## [Document]
● ● ● ● ● ● ●

André Maginot (; 17 February 1877 – 7 January 1932) was a French civil servant, soldier, and Member of Parliament. He is best known for his advocacy of the string of forts known as the Maginot Line.

Early years, to World War I 
Maginot was born and grew up in Paris, but spent extended vacations in Revigny-sur-Ornain, the village of his forebears. The village was situated in the part of the Lorraine that had not in 1871 been annexed to Germany. After taking the civil service exam in 1897, Maginot began a career in the French bureaucracy that would last the rest of his life. He worked as the assistant of the Governor-General in Algeria until 1910, when he resigned and began his political career. He was elected to the Chamber of Deputies that year and served as Under-Secretary of State for War prior to the outbreak of World War I in 1914.

When the war began, Maginot enlisted in the army and was posted along the Lorraine front. In November 1914, Maginot (by now promoted to sergeant for his "coolness and courage") was wounded in the leg near Verdun (he would walk with a limp for the rest of his life). For extreme valor, he was awarded the Médaille militaire. He was also a fencer.

Development of the Maginot Line 
After World War I, Maginot returned to the Chamber of Deputies and served in a number of government posts, including Minister of Overseas France (20 March 1917 – 12 September 1917, 11 November 1928 – 3 November 1929), Minister of Pensions starting in 1920  and Minister of War (1922–1924, 1929–1930, 1931–1932). He believed the Treaty of Versailles did not provide France with sufficient security. He pushed for more funds for defense and grew more distrustful of Germany during a period when few in France wanted to think about the possibility of another war.

Maginot came to advocate building a series of defensive fortifications along France's border with Germany that would include a combination of field positions and permanent concrete forts. He was influenced in this decision by his observations of successful fortifications employed at Verdun in World War I. He was also probably influenced by the destruction of his home in Revigny-sur-Ornain, which made him determined to prevent Lorraine from ever being invaded again.

In 1926 Maginot was successful in getting the government to allocate money to build several experimental sections of the defensive line. During a debate concerning the budget in 1926, André Maginot lobbied heavily for the money needed to construct the enormous line of fortifications. He was finally able to persuade Parliament to allocate 3.3 billion francs for the project (the upper house voted 274 to 26 in favor of the project a few days later).

Work on the project progressed rapidly. Maginot visited a work site in October 1930 and expressed satisfaction with the work. He was especially pleased with the work in Lorraine, site of the home where he spent his childhood, and fought for more funding for construction in that area. Though Maginot was the main proponent for the project, most of the actual designs for the Maginot line were the work of Paul Painlevé, Maginot's successor as Minister of War.

● ● ● ● ● ● ●

(Box annotations for photos)
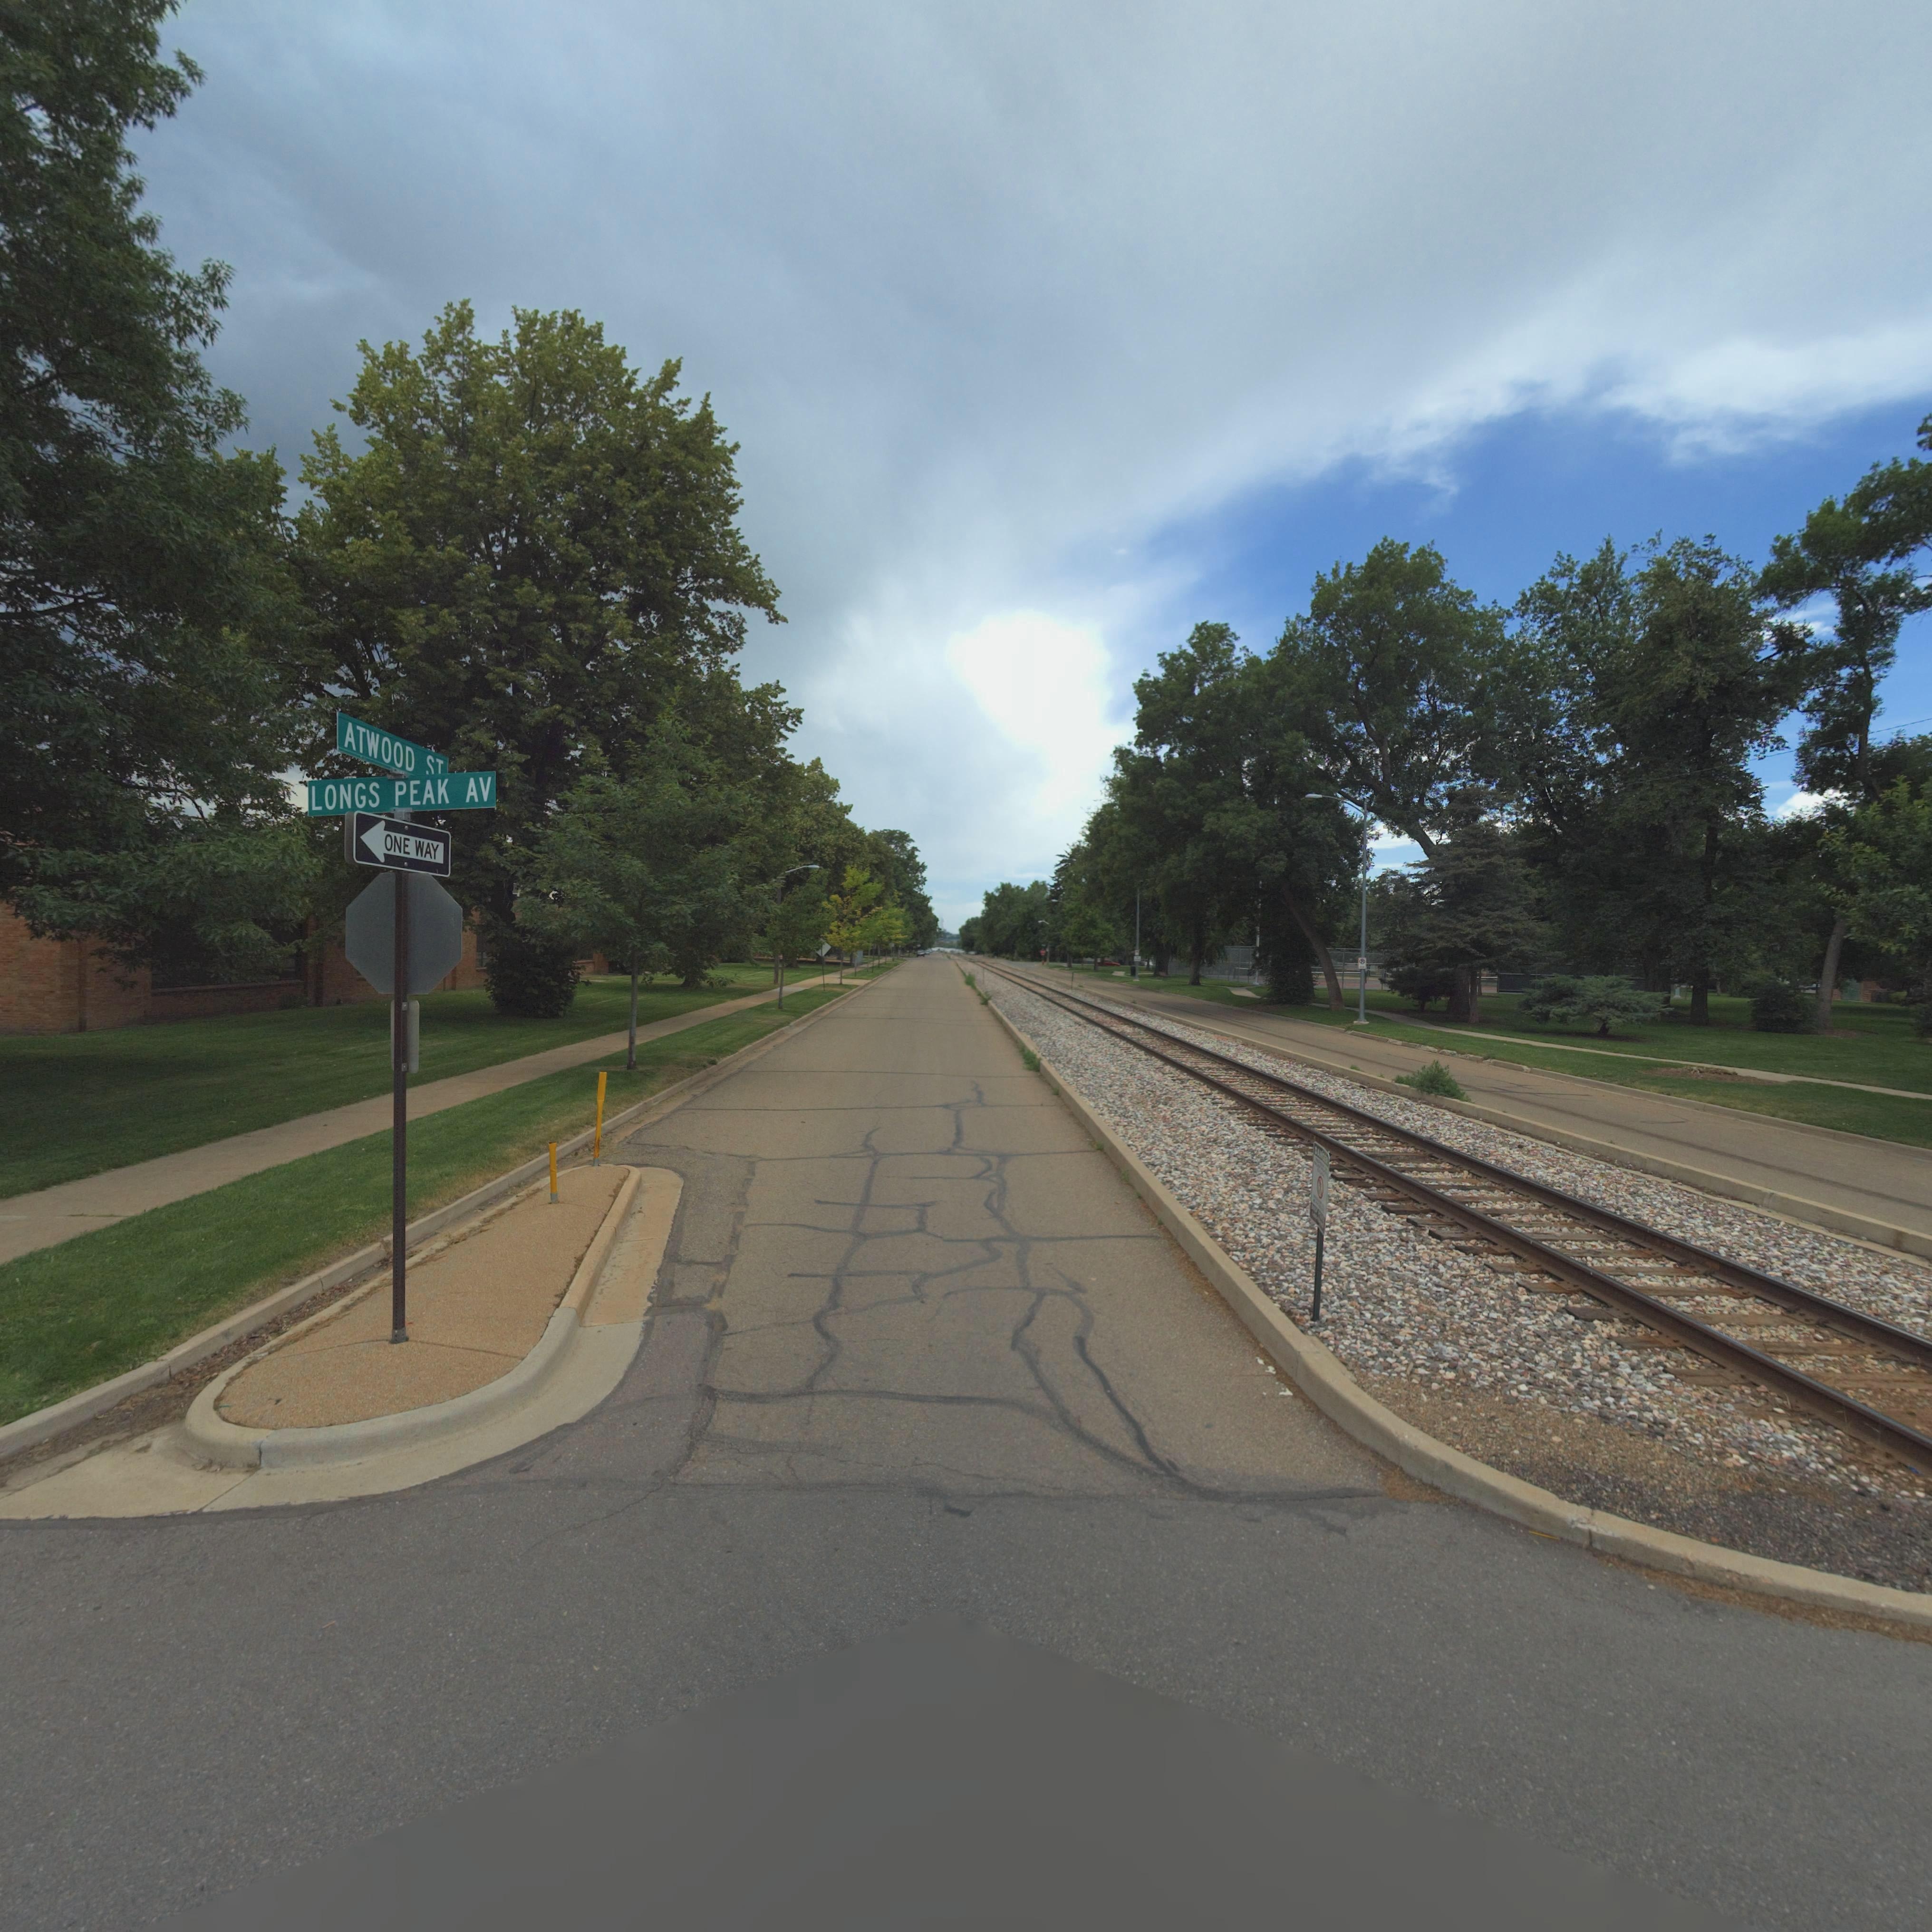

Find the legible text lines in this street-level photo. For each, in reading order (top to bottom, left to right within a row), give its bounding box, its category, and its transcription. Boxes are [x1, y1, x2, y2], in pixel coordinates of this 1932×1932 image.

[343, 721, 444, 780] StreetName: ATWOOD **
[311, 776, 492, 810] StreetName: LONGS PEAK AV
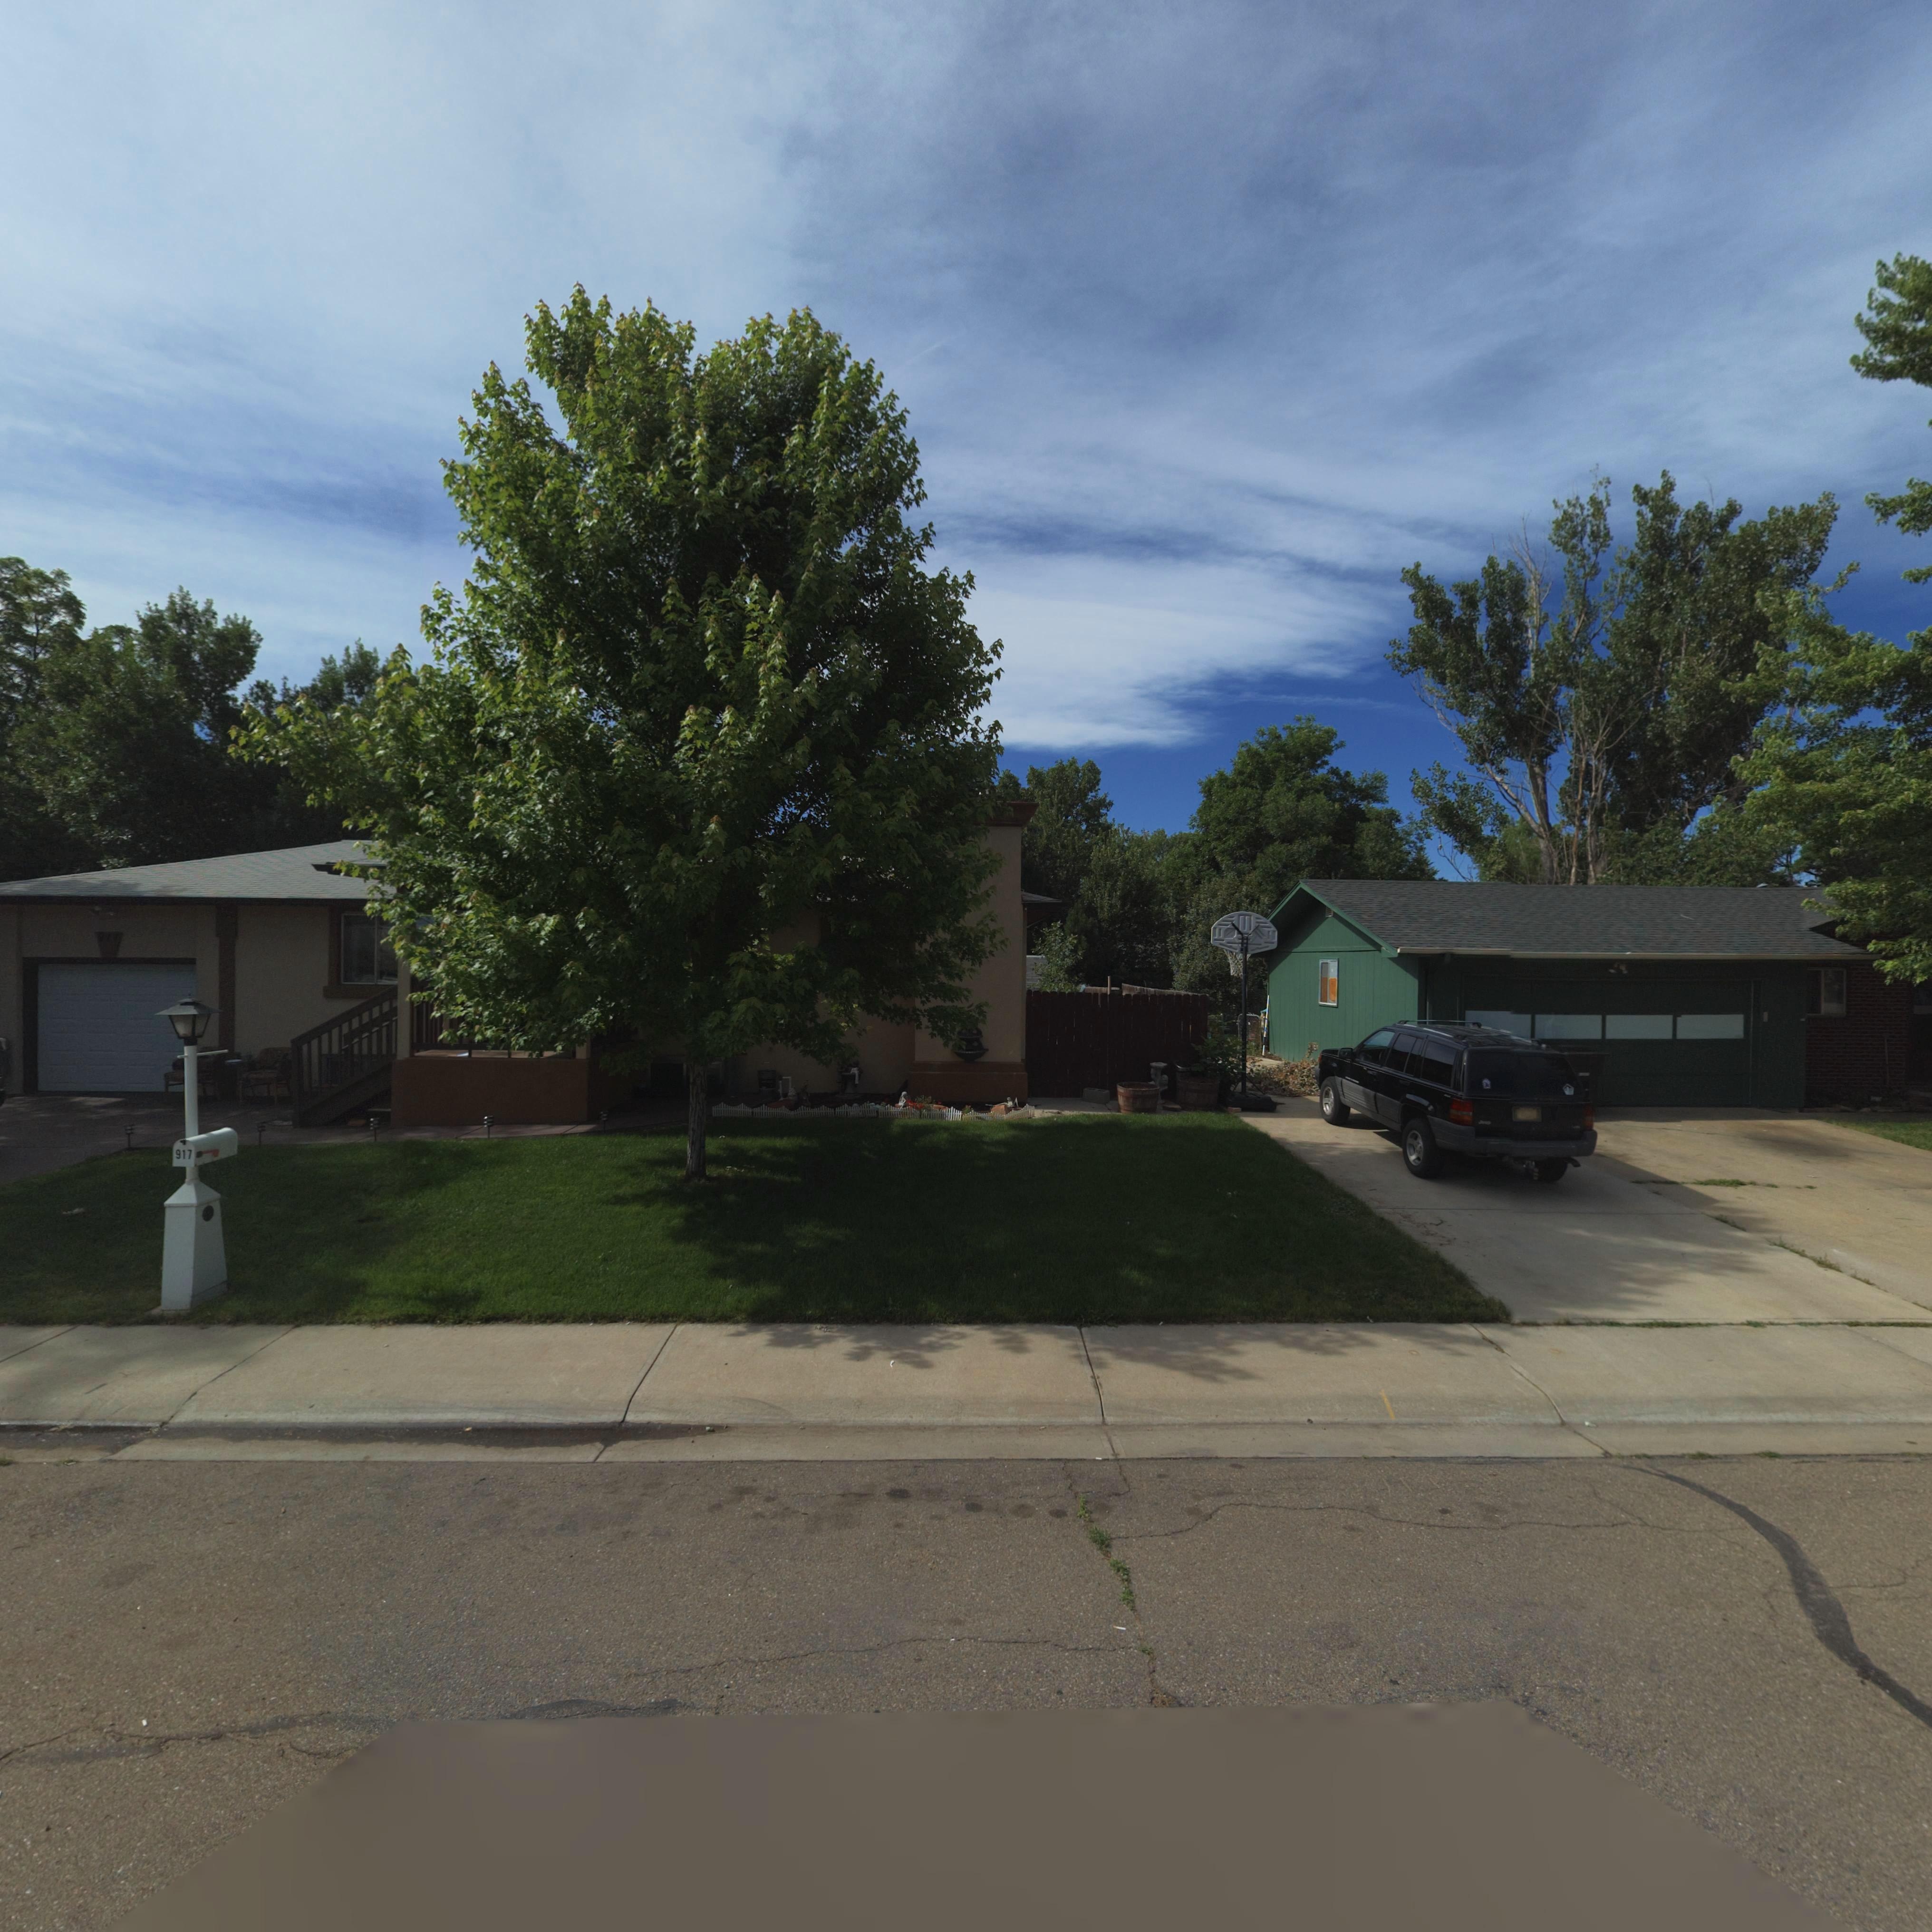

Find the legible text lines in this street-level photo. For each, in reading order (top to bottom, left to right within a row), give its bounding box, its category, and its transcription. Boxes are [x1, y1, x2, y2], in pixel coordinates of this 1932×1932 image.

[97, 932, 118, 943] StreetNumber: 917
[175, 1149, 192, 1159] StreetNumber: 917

● ● ● ● ● ● ●

## [What the task asks]
In the Maginot biography above, who did most of the actual designs for the Maginot Line?

## [The output]
Paul Painlevé, Maginot's successor as Minister of War.